The day this book came in the mail, three adults monopolized it while our children begged for a look. "Just a sec," we kept saying. We were so captivated by the artwork that we stood in the kitchen staring at the pages, vaguely aware that the kids were in the next room catapulting off the furniture.
Thomas Locker's oil paintings are worthy of all the synonyms of "superb," and it's certainly a temptation to list them. "Where the River Begins" and "Sailing With the Wind" are two notable books that he recently illustrated and wrote. In "The Boy Who Held Back the Sea," he solos as artist to Lenny Hort's charming retelling of "Hans Brinker and the Silver Skates."
Seventeenth-Century Holland is the backdrop for this classic story, the paintings reminiscent of the Dutch masters Vermeer and Rembrandt. You should see the stone village in torchlight as guards arrest a peg-legged pirate. A seascape under a full moon is miraculously luminescent; notice, too, the clouds, dramatic in every scene, as ever present as the windmills.

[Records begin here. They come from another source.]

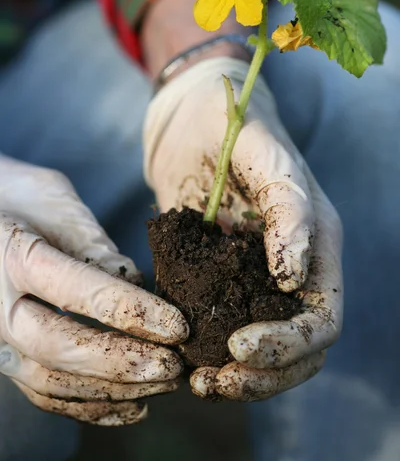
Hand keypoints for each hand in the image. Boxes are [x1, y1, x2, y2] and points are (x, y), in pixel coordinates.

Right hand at [0, 156, 187, 423]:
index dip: (132, 312)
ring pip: (50, 379)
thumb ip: (96, 248)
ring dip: (113, 389)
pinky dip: (89, 405)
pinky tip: (132, 404)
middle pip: (59, 346)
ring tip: (162, 384)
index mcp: (13, 255)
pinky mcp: (3, 357)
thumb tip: (142, 287)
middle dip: (123, 361)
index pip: (79, 290)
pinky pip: (42, 391)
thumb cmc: (23, 199)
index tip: (177, 326)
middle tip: (173, 366)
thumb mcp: (59, 207)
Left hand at [144, 57, 342, 400]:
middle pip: (297, 347)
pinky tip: (180, 357)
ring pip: (263, 346)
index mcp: (316, 240)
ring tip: (197, 382)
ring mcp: (255, 273)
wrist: (189, 113)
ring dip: (237, 375)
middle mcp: (292, 264)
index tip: (237, 347)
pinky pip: (223, 324)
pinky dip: (207, 351)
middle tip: (212, 383)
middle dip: (262, 375)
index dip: (288, 345)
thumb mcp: (261, 152)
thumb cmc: (230, 119)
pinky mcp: (220, 274)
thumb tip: (293, 278)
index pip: (321, 318)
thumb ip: (288, 208)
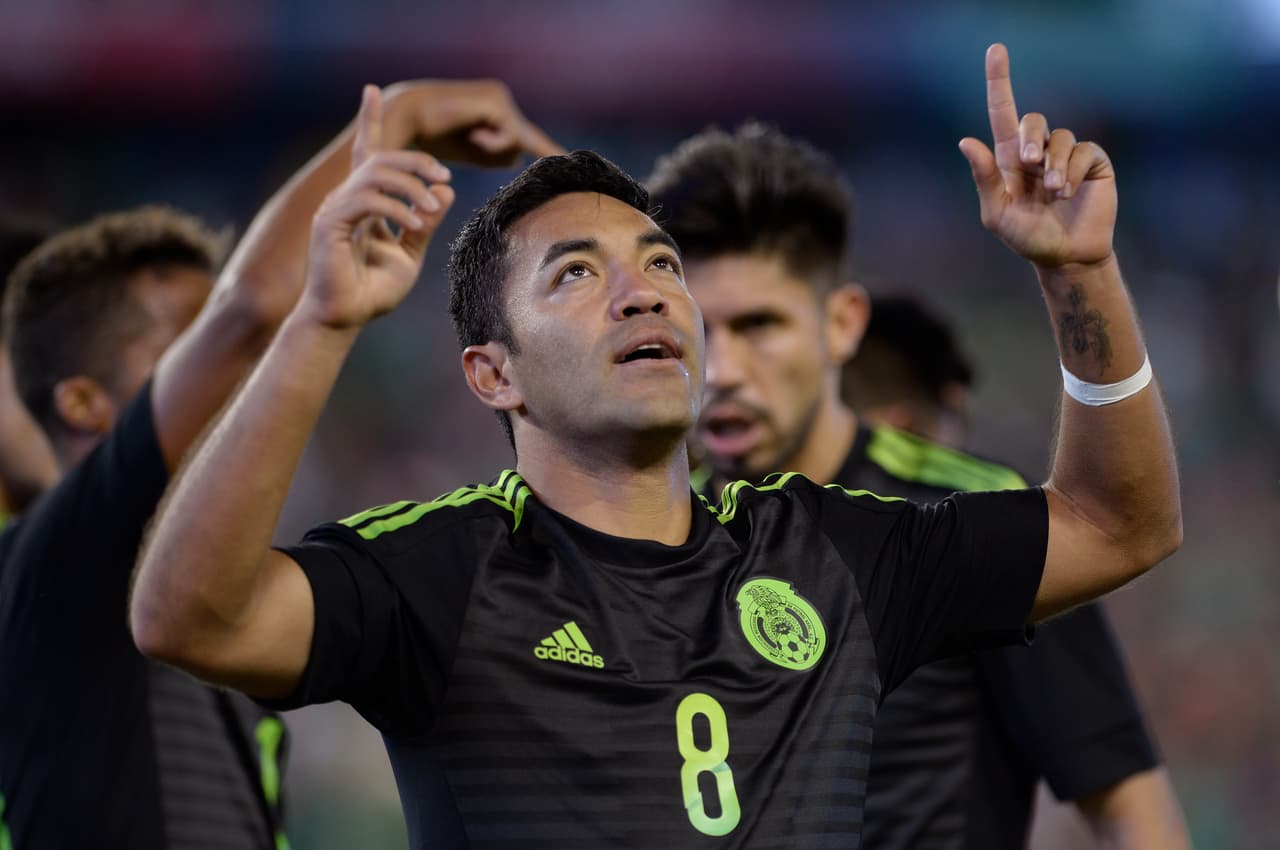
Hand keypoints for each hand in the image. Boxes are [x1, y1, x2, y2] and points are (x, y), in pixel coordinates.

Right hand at [302, 85, 455, 329]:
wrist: (345, 319)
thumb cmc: (373, 291)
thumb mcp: (410, 254)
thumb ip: (425, 222)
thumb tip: (444, 191)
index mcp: (363, 202)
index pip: (366, 153)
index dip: (369, 121)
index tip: (372, 91)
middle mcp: (345, 199)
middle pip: (379, 159)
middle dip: (415, 161)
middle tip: (444, 176)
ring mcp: (334, 209)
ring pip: (374, 174)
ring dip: (410, 186)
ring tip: (431, 207)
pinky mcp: (328, 224)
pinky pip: (366, 201)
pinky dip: (395, 208)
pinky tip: (414, 223)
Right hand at [383, 79, 563, 166]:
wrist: (407, 118)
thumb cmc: (434, 138)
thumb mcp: (473, 152)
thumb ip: (497, 155)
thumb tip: (518, 157)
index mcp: (496, 109)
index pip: (524, 135)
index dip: (545, 149)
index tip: (568, 160)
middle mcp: (501, 100)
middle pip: (521, 143)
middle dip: (499, 153)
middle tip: (479, 146)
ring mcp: (500, 98)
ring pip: (516, 143)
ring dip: (490, 150)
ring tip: (467, 138)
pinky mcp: (496, 102)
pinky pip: (507, 137)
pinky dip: (490, 144)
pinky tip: (471, 134)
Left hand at [959, 44, 1115, 269]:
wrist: (1065, 257)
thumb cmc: (1027, 238)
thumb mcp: (997, 213)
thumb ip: (984, 177)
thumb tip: (965, 140)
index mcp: (1009, 160)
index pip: (1002, 113)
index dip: (999, 81)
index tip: (995, 49)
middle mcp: (1037, 152)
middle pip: (1032, 120)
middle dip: (1030, 138)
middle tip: (1029, 164)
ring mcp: (1066, 155)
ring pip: (1059, 137)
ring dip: (1054, 165)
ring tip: (1054, 192)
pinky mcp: (1092, 162)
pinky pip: (1083, 150)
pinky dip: (1072, 171)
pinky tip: (1068, 193)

The boy Jan discovers that "the mighty ocean (is) leaking through a small hole in the dike." At first, nobody in town believes him because Jan is notoriously naughty, always daydreaming about sea monsters and, worse, refusing to go to church. You know the rest.

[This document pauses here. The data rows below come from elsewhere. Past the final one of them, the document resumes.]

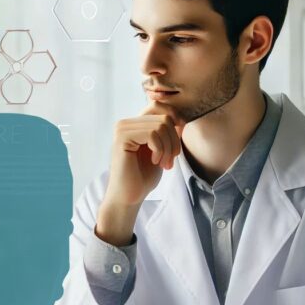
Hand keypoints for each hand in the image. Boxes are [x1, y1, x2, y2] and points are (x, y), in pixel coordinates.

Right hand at [96, 102, 183, 245]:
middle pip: (164, 117)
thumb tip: (182, 118)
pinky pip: (153, 134)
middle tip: (169, 162)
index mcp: (134, 124)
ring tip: (164, 164)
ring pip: (161, 125)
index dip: (174, 123)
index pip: (159, 107)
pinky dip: (160, 150)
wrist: (129, 197)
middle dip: (174, 141)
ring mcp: (122, 129)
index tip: (175, 148)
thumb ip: (168, 134)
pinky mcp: (122, 138)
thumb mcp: (161, 151)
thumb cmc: (143, 177)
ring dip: (168, 148)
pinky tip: (154, 162)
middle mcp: (126, 123)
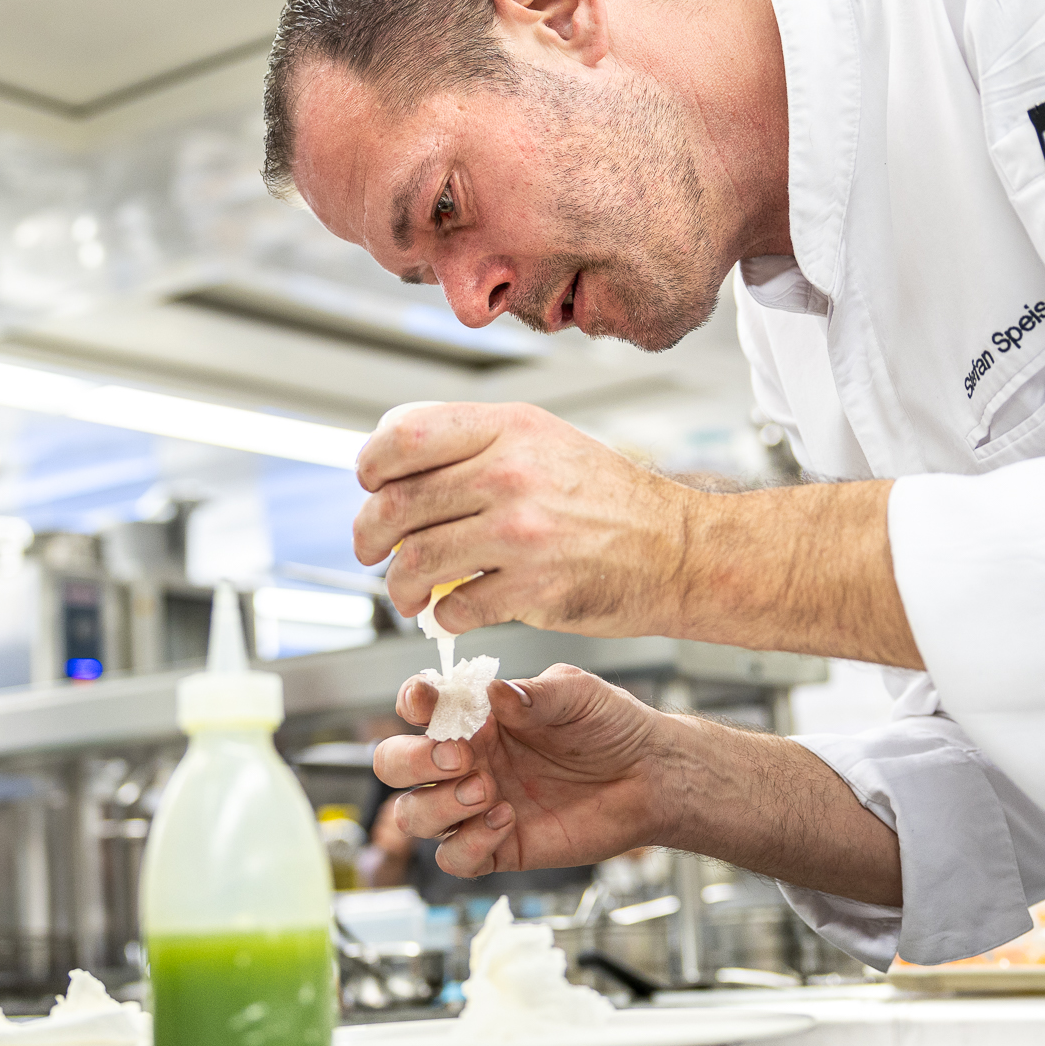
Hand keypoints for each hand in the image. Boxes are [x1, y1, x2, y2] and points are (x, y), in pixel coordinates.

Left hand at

This is actually a story within a story. A similarly misbehaving boy named Pieter has been sent to his room. His white-capped grandmother comes in with the cat and, to comfort him, tells the tale of the young Dutch hero who held back the sea. By the last page, the cat in her lap is snoring, but Pieter is alert, ready to rejoin his family and the world as a good boy.
Floors in the house are swept clean, walls whitewashed and the furnishings spare; sunlight filters in through beveled windows. Pastoral scenes catch shadows and breeze as if you were there. "The Boy Who Held Back the Sea" will endure as a classic story and as a glorious work of art. This will be equally treasured by child and adult. Now, to let my children have their turn!
HOTEL BOY by Curt & Gita Kaufman; photographs by Curt Kaufman (Atheneum: $11.95; 40 pp.; ages 5-8). This poignant photo journal presents a 5-year-old boy named Henri, who lives with his brother and mother in a New York City hotel room. Mother searches for work daily, washes their clothes in the bathroom and finds castoff toys for them. Despite Henri's sad situation, he talks about happiness: leaning against a tree; a birthday cake; his mother reading to him. Read this to your children if they think all kids live in houses.